The Internet of Things and Data Center Automation

Internet-connected devices first outnumbered the human population in 2008. By 2020, there will be 26 billion installed Internet of Things devices, according to Gartner.

But even beyond its rapid growth, the Internet of Things (IoT) is becoming increasingly complex as IoT devices become automated. Together, the rapid growth and increasing complexity of the IoT demand a change in the way that enterprises consume data center services, and the way that providers build and manage their data centers.

Automation of the Internet of Things affects the data center in another way, too: It creates the opportunity to automate the data center itself.

Automation in the Data Center Today – An Evolution from Monitoring to Control

The first step toward automation of the data center begins with monitoring. Sensors on the hardware (there are 700-1,000 sensors in the IO.Anywhere data center module) enable the IO operating system, IO.OS, to monitor the performance of the data center. The next step is to introduce control capability – the ability to actually control hardware functions from the operating system.

The evolution from monitoring to control is similar with other Internet of Things devices. We see that evolution in the automobile, for example. Now many cars have front and rear cameras that help a driver park with an on-dash display of what the camera sees; many will beep when the car is too close to another. Some cars even park themselves. The self-driving Google car takes those kinds of sensor-enabled monitoring capabilities to the next step – to true automation – with a completely driverless car.

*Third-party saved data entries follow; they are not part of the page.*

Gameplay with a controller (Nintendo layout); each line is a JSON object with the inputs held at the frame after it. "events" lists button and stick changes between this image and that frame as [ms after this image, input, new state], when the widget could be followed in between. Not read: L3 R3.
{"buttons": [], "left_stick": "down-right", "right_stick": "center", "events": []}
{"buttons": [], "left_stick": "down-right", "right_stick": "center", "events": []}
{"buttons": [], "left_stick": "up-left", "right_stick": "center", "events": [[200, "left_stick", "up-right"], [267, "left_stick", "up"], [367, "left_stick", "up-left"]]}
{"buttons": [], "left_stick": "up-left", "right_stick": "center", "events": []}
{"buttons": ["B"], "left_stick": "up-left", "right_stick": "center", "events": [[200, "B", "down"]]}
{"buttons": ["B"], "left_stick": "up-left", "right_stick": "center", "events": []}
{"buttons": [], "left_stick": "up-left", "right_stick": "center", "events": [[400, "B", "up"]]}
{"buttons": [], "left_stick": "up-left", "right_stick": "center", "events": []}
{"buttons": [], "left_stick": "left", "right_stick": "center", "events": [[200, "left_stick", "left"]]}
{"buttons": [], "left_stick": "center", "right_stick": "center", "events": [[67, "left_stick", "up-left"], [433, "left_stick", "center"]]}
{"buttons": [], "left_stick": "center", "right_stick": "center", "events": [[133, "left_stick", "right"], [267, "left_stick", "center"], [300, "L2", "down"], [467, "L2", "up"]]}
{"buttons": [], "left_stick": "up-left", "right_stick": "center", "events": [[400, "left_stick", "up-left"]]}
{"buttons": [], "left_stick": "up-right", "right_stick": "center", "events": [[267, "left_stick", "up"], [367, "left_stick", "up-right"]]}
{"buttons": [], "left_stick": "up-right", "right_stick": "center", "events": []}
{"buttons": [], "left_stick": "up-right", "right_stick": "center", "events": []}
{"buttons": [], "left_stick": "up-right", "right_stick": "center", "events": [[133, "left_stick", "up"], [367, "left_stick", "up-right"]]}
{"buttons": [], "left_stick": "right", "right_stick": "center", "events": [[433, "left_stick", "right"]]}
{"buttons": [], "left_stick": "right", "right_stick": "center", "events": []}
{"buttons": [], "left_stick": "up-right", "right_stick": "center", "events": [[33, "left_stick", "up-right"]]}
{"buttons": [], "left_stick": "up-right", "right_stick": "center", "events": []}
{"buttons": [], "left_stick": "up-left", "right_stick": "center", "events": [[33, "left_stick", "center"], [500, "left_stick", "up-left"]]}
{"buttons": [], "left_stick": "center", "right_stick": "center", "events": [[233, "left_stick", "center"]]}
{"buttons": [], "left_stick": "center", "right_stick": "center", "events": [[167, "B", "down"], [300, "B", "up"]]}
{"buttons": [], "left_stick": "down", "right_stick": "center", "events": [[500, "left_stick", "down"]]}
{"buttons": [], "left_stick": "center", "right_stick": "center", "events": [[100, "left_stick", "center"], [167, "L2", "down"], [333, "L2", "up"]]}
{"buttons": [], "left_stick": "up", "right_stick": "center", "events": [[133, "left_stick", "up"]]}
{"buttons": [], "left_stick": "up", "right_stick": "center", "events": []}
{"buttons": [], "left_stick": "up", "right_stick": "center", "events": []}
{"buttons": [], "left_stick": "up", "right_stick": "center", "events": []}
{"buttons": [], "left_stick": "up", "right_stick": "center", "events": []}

That evolution is in progress in IO’s data centers. Today, there are many ways we have taken monitoring of the data center, enabled by those approximately 1,000 sensors in each data center module, to the next level of control. For example, the IO operating system can control cooling infrastructure including fans and chiller valves. It can control application workloads. So if a server begins to get too hot, the IO.OS can adjust fan speeds and chiller valves to lower the temperature in a module or even below a specific cabinet. If the door of a module is opened more times than a certain threshold (potentially indicating a threat, for example), the IO.OS could shift VM workloads from one module to another.

Our customers are automating aspects of their data center operations, too, using IO’s operating system, IO.OS. Through its API and translator technology, IO.OS can control a device as long as that device is built for automated control, with appropriate sensors and mechanical functions, and as long as that device “speaks” one of the 150+ communication protocols, including BACNet and Modbus, that IO.Translator can translate into OPC, the native language of IO.OS.

io.translator1

In the case where an IO customer is receiving the IO.OS (either independently or part of an IO.Anywhere module installation) but also has legacy data center infrastructure in other locations, the IO.OS can integrate monitoring of both the new modular data center infrastructure and the legacy data center. Data center devices that can be monitored, and potentially controlled, include the chiller, generator, switchboard, power distribution units (PDUs), access controls, and fire protection – among others.

In the case where an IO customer is receiving an IO.Anywhere modular data center installation and has an existing building management system (BMS) or human machine interface (HMI), the IO.OS can be integrated into that existing system to enable integrated control of the data center modules as well as the other assets. For example, for a large defense contractor IO successfully integrated IO.OS and the EDGE modules into the customer’s Johnson Controls BMS. For a large financial institution, IO successfully integrated IO.OS and the CORE modules into the customer’s Siemens BMS.

The benefit of integrating all data center assets under one monitoring and control system is that it provides a single view of data center operations across multiple devices and even vendors.

Data Center Automation Tomorrow

The automation of the data center is really just beginning. We envision a future in which the data center is fully automated – no human intervention necessary. IO.OS already has the intelligence and, in some areas, the control capability. Google is getting humans out of the driver’s seat. We’re getting humans out of the data center.